From April next year, investors will pay an additional 1.25 percentage points in tax on their dividend income as the government looks to plug the social care budget
September 7, 2021
  • Dividend tax hike of 1.25 percentage points
  • Company directors and sole traders hit hardest 

Investors who draw income from funds held outside of tax-free individual savings accounts (Isas) or self-invested personal pension (Sipp) wrappers face a significant hike in tax on dividend payments of 1.25 percentage points from April next year, as the government seeks to raise additional revenue to cover higher spending on social care and the NHS over the next three years.

Combined with a matching rise in National Insurance contributions, the move is expected to deal the hardest blow to contractors, sole traders and company directors who draw dividends as income from their businesses. In addition, up to 1m retirees still in some form of employment will have to pay NI contributions on their earned income for the first time.

For anyone taking home more in dividends than the £2,000 taxable allowance, the rates will rise to 8.75 per cent for basic-rate taxpayers, 33.75 per cent for higher rate and 39.35 per cent for additional rate payers. As income from stock-and-shares Isas remains tax-free, shareholders who take full advantage of their allowances will continue to enjoy those benefits. It is estimated that the tax hike on dividends will raise about £600m of additional revenue.

 

Divisions and splits

The move on dividends and National Insurance has created an emerging split between directors and shareholders. Such divergence came to the fore as industry bodies reacted to the news.
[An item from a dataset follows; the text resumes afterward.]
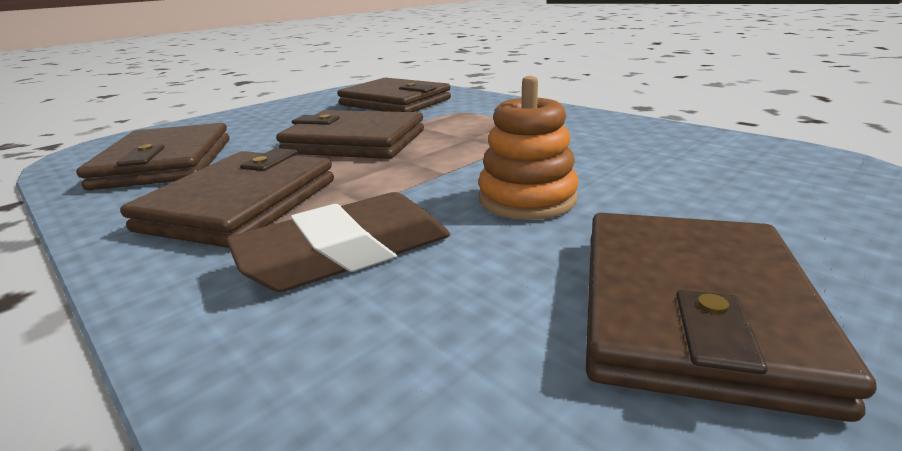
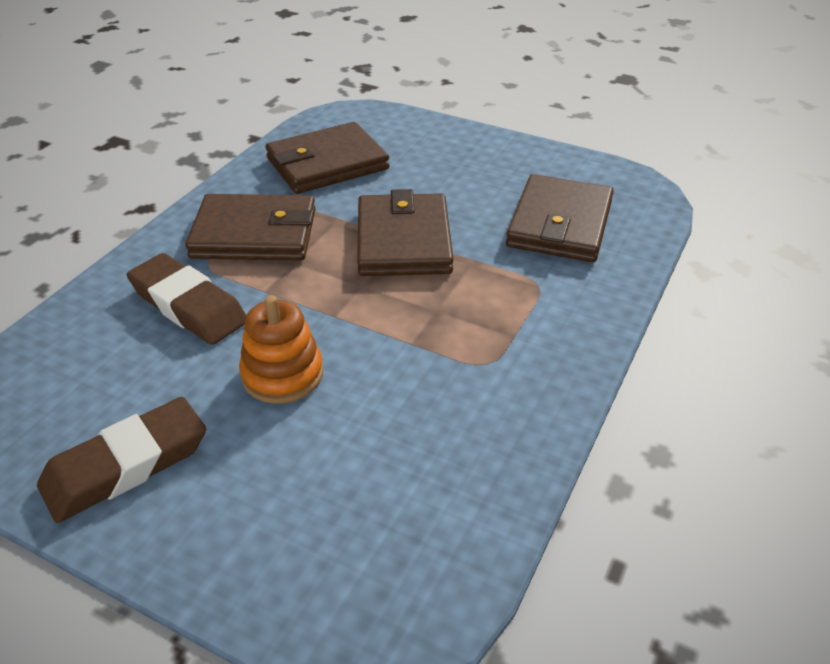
camera: 70 degrees right, 15 degrees up
brown wallet [586,213,877,422] -> brown eraser [37,397,206,523]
The Investment Association, which represents UK shareholder investment groups, told Investors' Chronicle that “getting social care right is vitally important, but we also know that having a tax system that provides certainty and encourages saving for the longer term is equally vital. Therefore, any changes to the rate of dividend taxation and possible impact on the nation’s savings culture would need to be carefully considered and we’ll be working closely with the government on these issues”.
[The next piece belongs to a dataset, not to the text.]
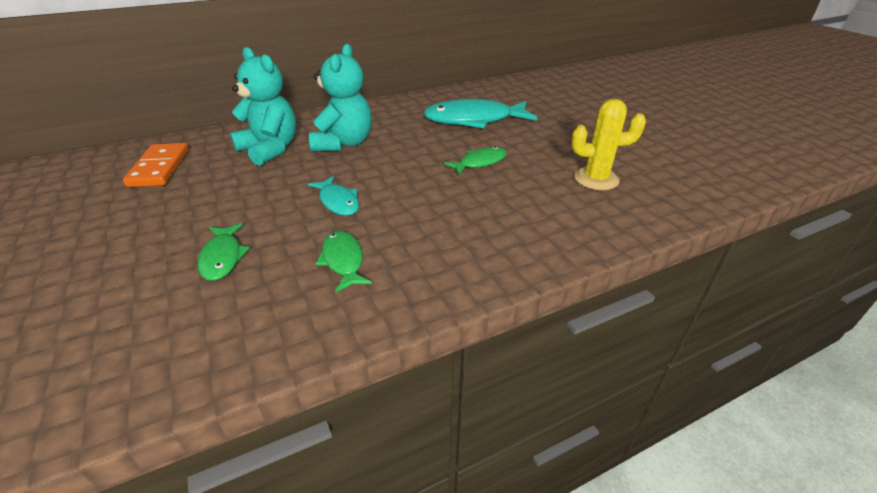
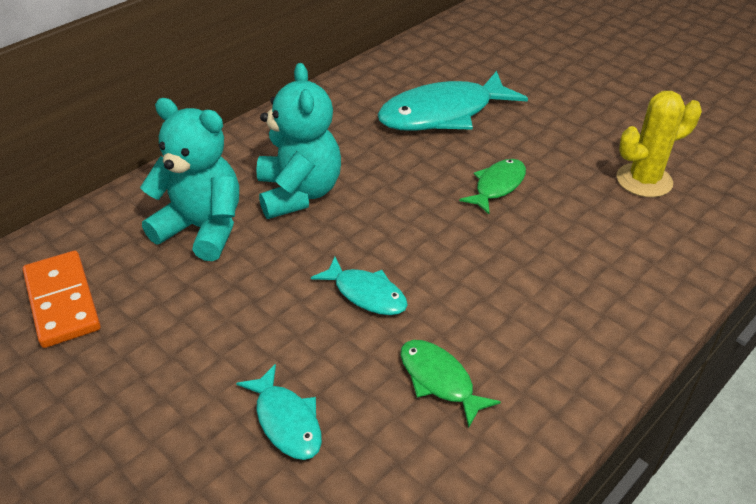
camera: 20 degrees left, 5 degrees up
green fish [197,223,250,281] -> turquoise fish [236,364,322,460]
By contrast, the Institute of Directors was much more forthright. In the words of chief economist Kitty Ussher, “this is an extraordinary time to be adding additional burden to business and the cost of employing staff, just as it looks to recover from the pandemic. It smacks of political opportunism, exploiting public sentiment at the expense of some of the most productive and entrepreneurial segments of the economy”.

The most cogent analysis of the situation was by the Institute for Fiscal Studies (IFS). It noted that while the dividend rise was material for people on the highest incomes, the increase in National Insurance contributions would have a much greater unintended effect. 

“The fact that National Insurance contributions are not levied on income from bank accounts, dividends or rental property means that they do not discourage saving and investment," the IFS said. "On the other hand, increasing NICs rates would exacerbate the incentive for people to work through their own company, rather than as employees, so that they could take their income as dividends rather than salary.” In other words, it is not an effective raid on the tax advantages that the self-employed enjoy, which has long been a goal of the Treasury but has been consistently blocked in Westminster.

The relatively paltry sums that the dividend tax rise would raise are illustrated by the IFS estimates on how much higher national insurance contributions would bring in. “Across the UK, increasing all rates of employee, employer and self-employed NICs by one percentage point would raise around £10bn a year in the medium run (assuming employers passed the increase in employer NICs onto workers in the form of lower earnings); around £8.5bn of that would come from England.”